REVIEW: Philharmonia Orchestra, The Anvil, October 7

FOR some as yet undiscovered reason, Russia’s composers have always had an exclusive hotline to our hearts.

No nation’s artists have burrowed quite so deep into the human experience, and certainly no country’s musical tradition has been quite such a byword for raw, unfiltered emotion.

Pyotr Ilyich Tchaikovsky knew better than most how to turn his own furious passions into gripping melody, a talent made clear by the Philharmonia orchestra and Venezuelan conductor Rafael Payare in a performance opening The Anvil’s 2015/16 International Concert Series.

Tchaikovsky worked on his Fantasy Overture from Shakespeare’s Romeo and Juliet for years, chopping and changing it substantially in a way that will surprise anyone charmed by its flowing spontaneity.

At its most driving and determined, this music seethes lost love, as though the composer has us by the lapels in a frenzy of heartbroken drunkenness and won’t for anything let us go until we’ve heard his desperate story.

Payare and the Philharmonia were alive in these moments in a way that eluded them in the quieter, more atmospheric passages; a performance half brilliant and half pedestrian.

They also relished the excitement of Modest Mussorgsky’s tour of the Pictures at an Exhibition, whose piano original was here given in the brilliant orchestration by Ravel.

Mussorgsky, one of Russia’s most temperamentally inspired of musical geniuses, really did spend a lot of his time drunk, though managed enough sobriety to paint these musical pictures with clarity and colour.

The real event here, though, was a double helping of Rachmaninov from one of the world’s star pianists, Daniil Trifonov.

Since winning the prestigious Tchaikovsky Competition in 2011, Trifonov has spent his time proving to the concert-going world why he deserved such an accolade.

There could have been no doubters after the evening’s performances of some of Rachmaninov’s least and most heard pieces, the Fourth Piano Concerto and the ever-popular Rhapsody on a Theme of Paganini.

It would be difficult to imagine a better or more committed performance of the Fourth Concerto than Trifonov gave here.
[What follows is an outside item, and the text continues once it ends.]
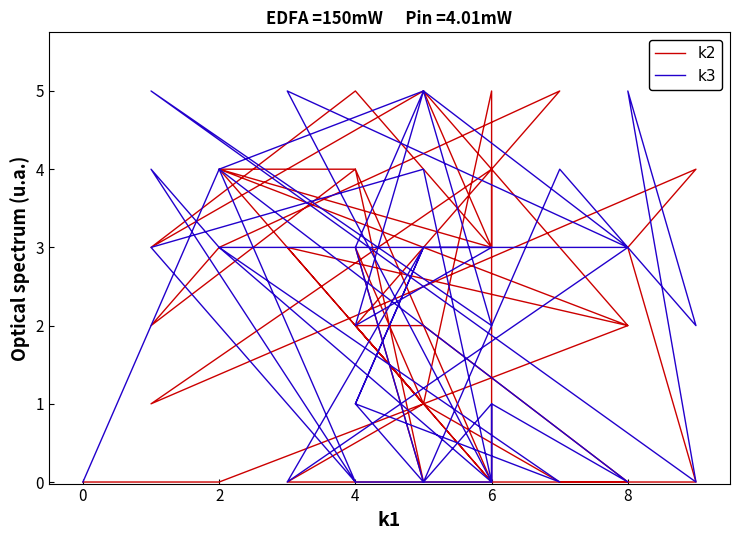

True or false: k2 has a value of 1 at 16.

False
Its shortcomings were all there, though: disjointed and rambling, it doesn’t even have any of the decent tunes for which Rachmaninov was known.

The composer was never satisfied with it, but he had good reason to be content with the Paganini Rhapsody, a musical flight of fancy that begins with a famous melody by the eponymous 19th Century virtuoso violinist.

Here were all the shades and pianistic colours one could ever wish to hear, a tremendous advert for Trifonov’s stupendous talent and for the calibre of stars to grace The Anvil stage.